**Instructions for the task:** Take the data below and filter it for lines containing the word "click"; show each line found.
---------- Input data ----------
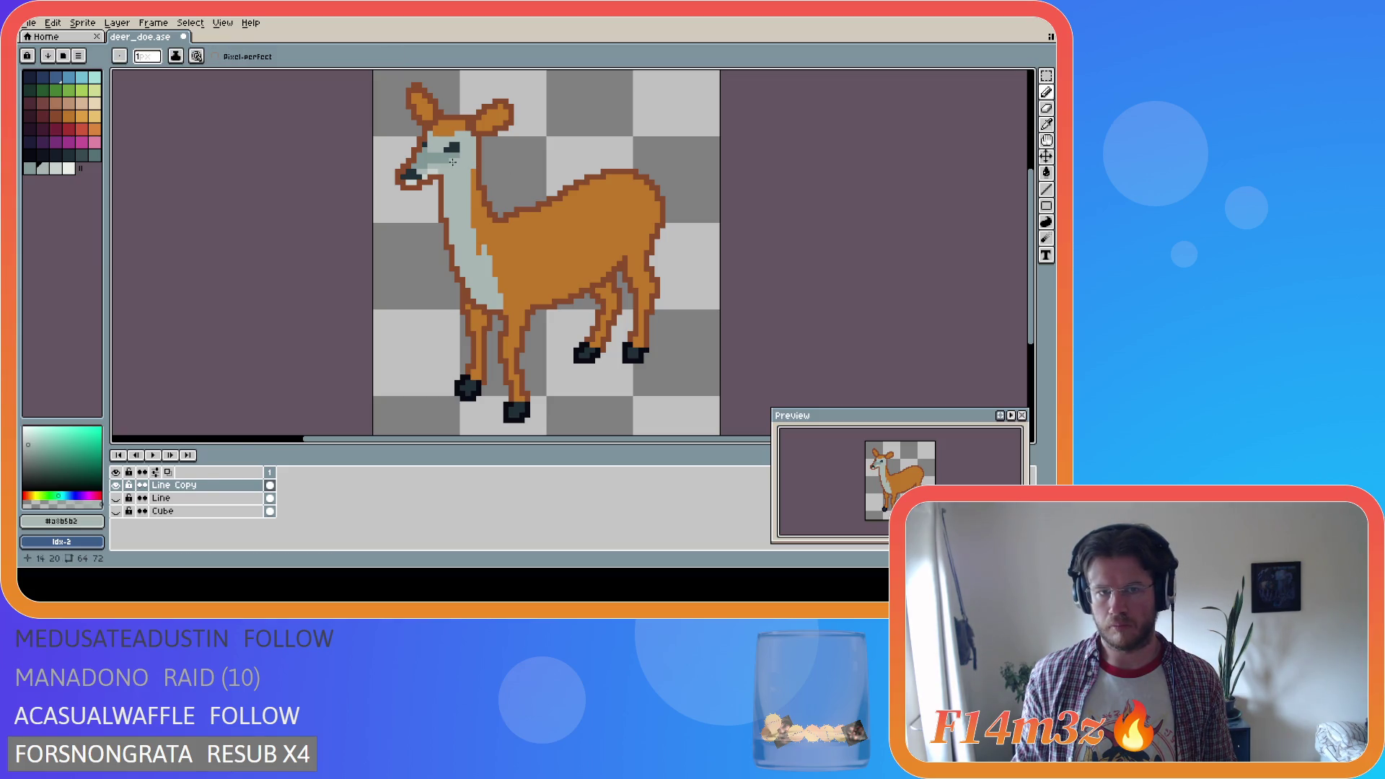
alt+click(430, 152)
key(i)
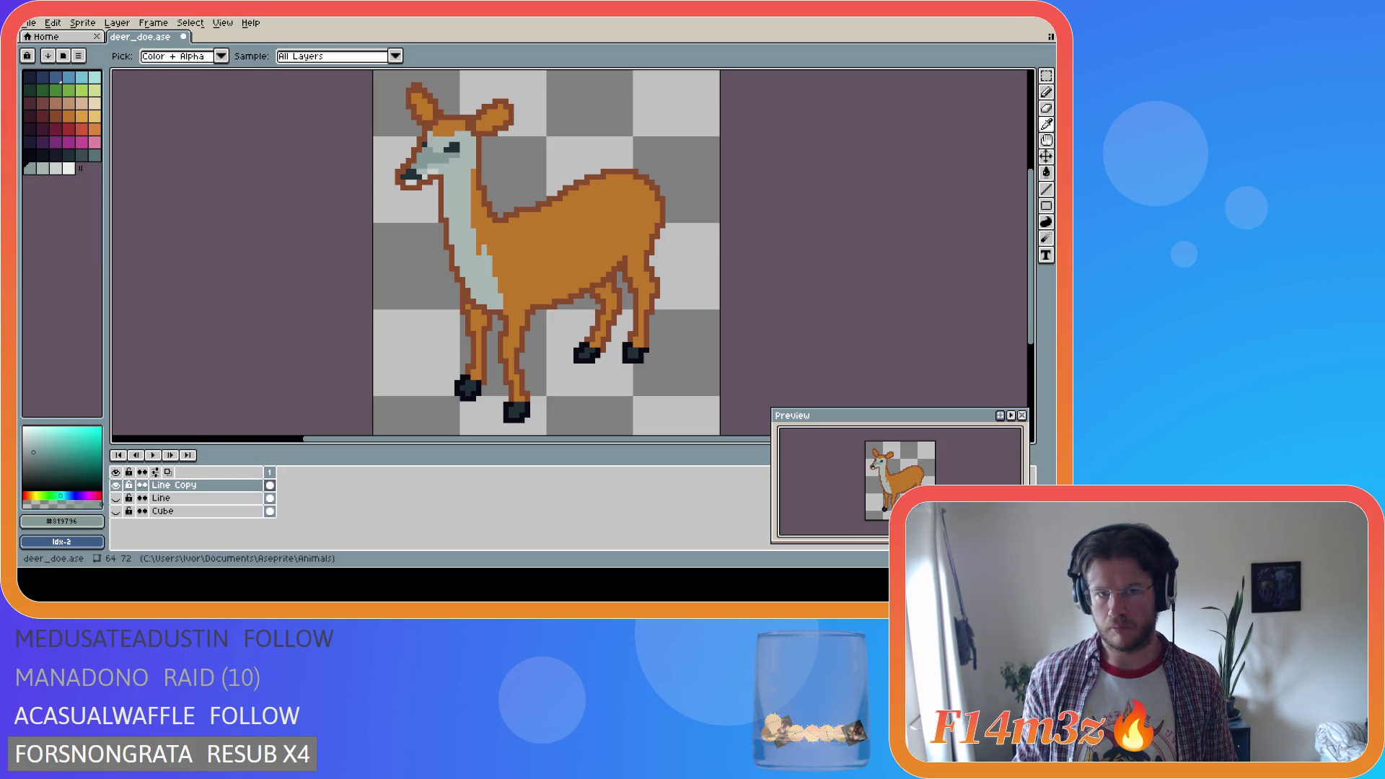
key(b)
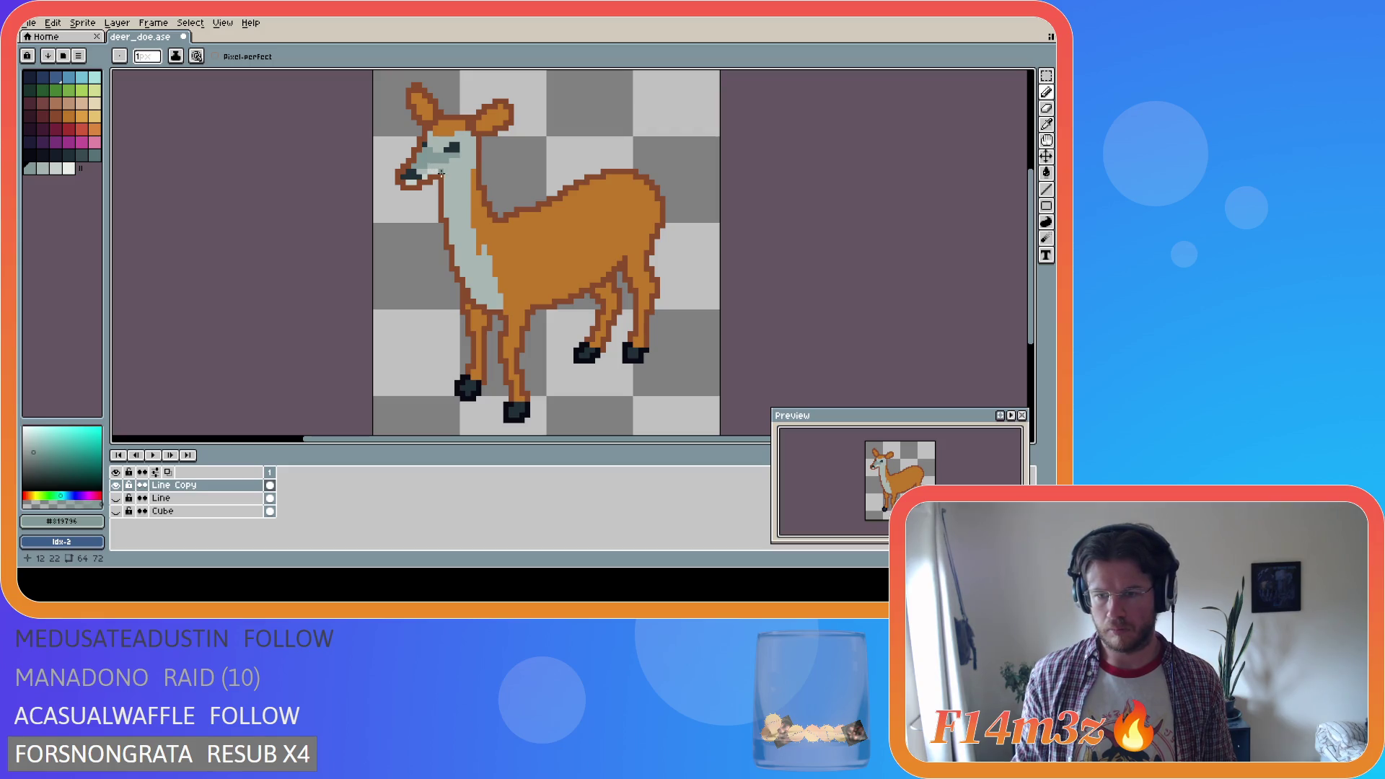
Select darker grey Idx-42 and draw a shading line down the front of the neck
key(i)
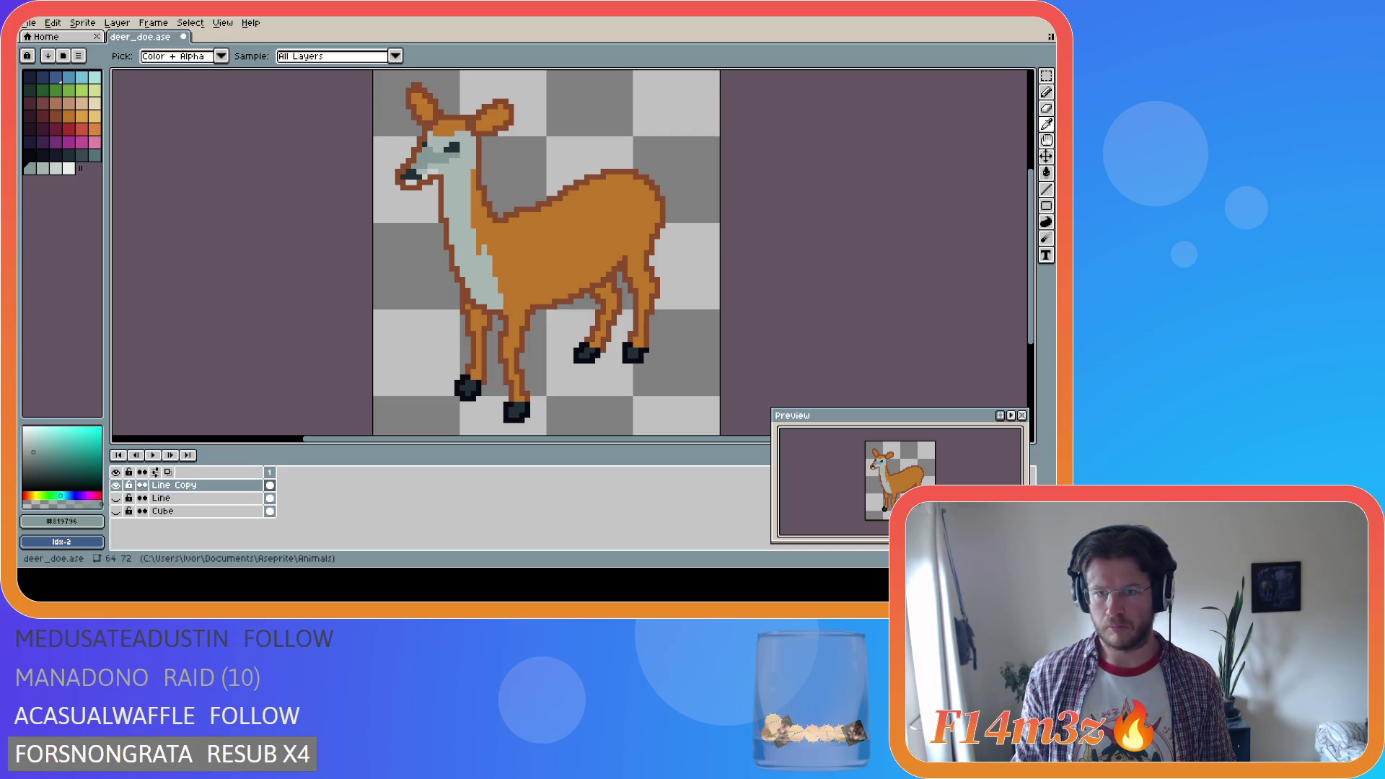
key(b)
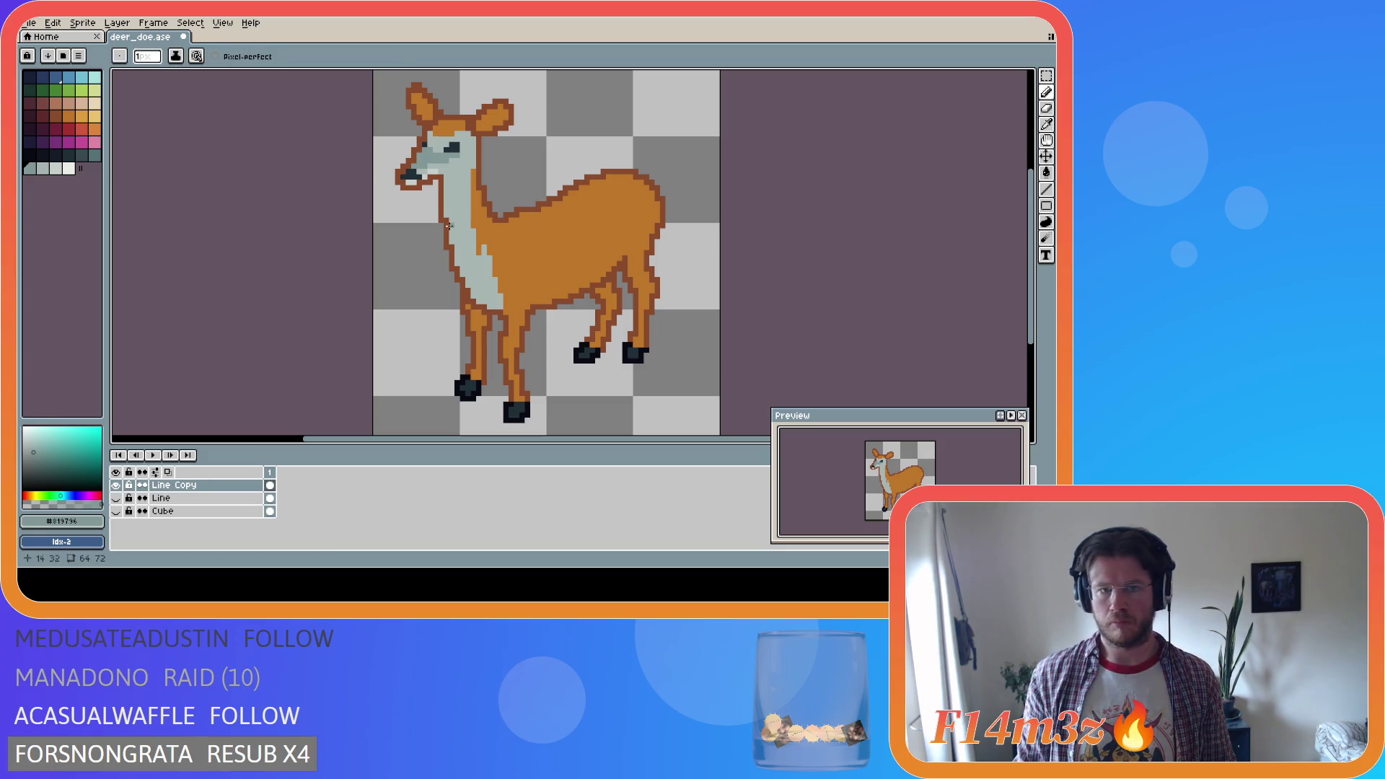
click(44, 168)
click(30, 170)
----------
**Reply:**
alt+click(430, 152)
click(44, 168)
click(30, 170)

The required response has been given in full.